In his new book, Dr. Lancaster not only explains the need for a new healthcare system like EMBRACE but also demonstrates how it might feel to live in the United States with such a system. Working under the assumption that the reader has no background in the subject, he provides an idea of the possible effects of EMBRACE on consumers (patients), doctors, hospitals, businesses, and even government.
One of the biggest advocates for EMBRACE is Congressman Jim Himes, who did not forget his promise to make health care reform a priority. He has introduced the plan to many of his colleagues and has received positive feedback from those on both sides of the aisle.
A great advantage is that taxes will not go up because of the plan.

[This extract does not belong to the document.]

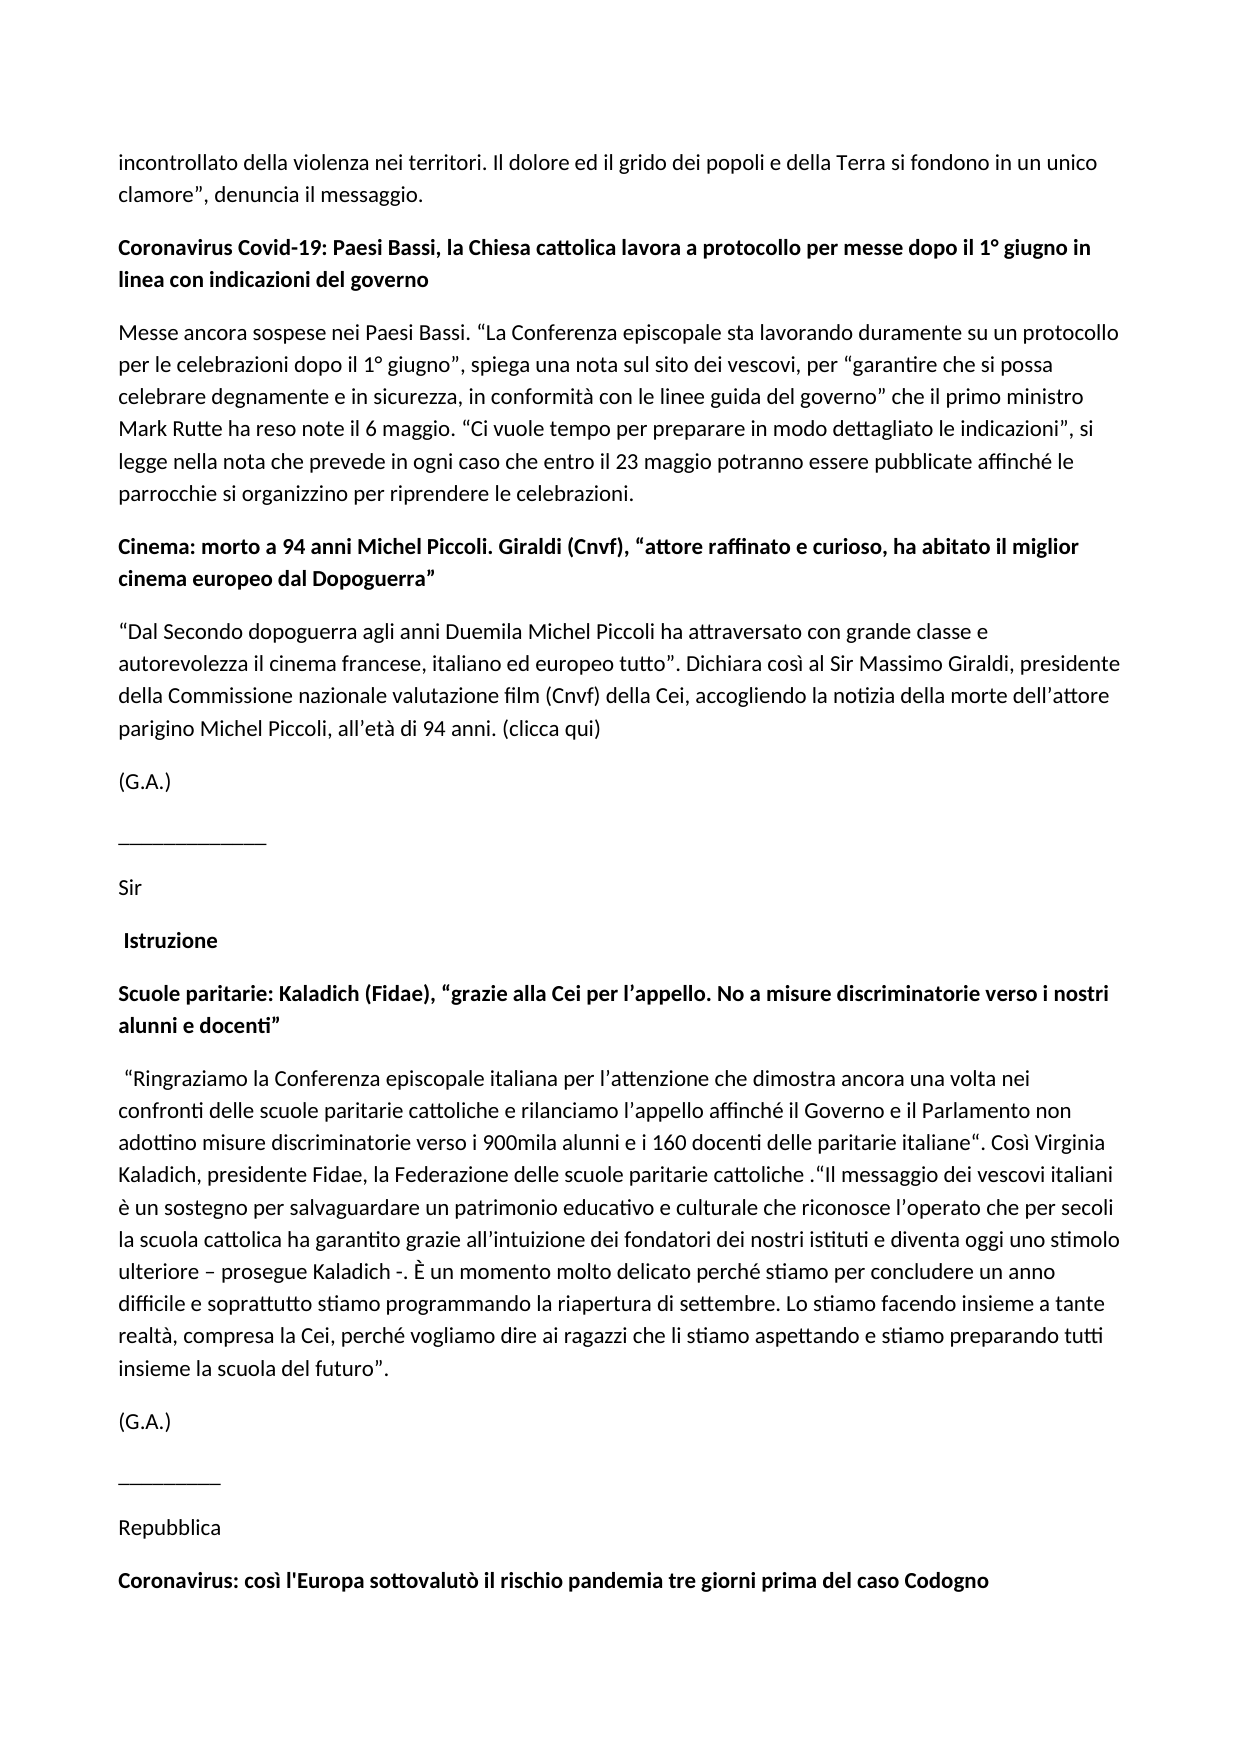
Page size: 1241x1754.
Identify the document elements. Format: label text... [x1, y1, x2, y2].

Redding doctors weigh in on the plan:
- Dr. Kim Yonkers said, “I think the plan is a thoughtful alternative to the system that we have now and is very egalitarian.”
- Dr. Charles Landau (cardiologist) felt that, “As with all plans, the devil is in the details. At the extremes, the decisions about what illnesses belong in each tier is straightforward, but there are many diagnoses or procedures that improve quality of life, but have no effect on longevity. Deciding if these belong to the funded or unfunded tier will not be simple.”
Born in Chicago to Israeli parents, Gilead Lancaster moved back to his parents homeland when he was two. At age seven, he moved back to the US with his mom and her new Australian husband. He smiles when he remembers that among his new blended family, he was the only American citizen but also the only one who spoke no English. In 1988, he married Mary Dale Jones. They have lived in Redding for many years with their son, Peter and daughter, Chloé. They continue to reside in their lovely tree shaded home even though it is now an empty nest. I interviewed Mary Dale in June. Read about Gil’s fascinating wife here.
Lancaster went to college at Columbia and medical school at the University of Tel Aviv in Israel. Dr. Lancaster is a cardiologist practicing at Bridgeport Hospital. He is the director of the hospital’s non-invasive cardiology testing laboratory and a consultant on heart patients in the hospital and at an affiliated outpatient clinic. In addition to his clinical work, Dr. Lancaster teaches medical students, medical residents and cardiology fellows and is an Associate Clinical Professor of Medicine at the Yale University School of Medicine.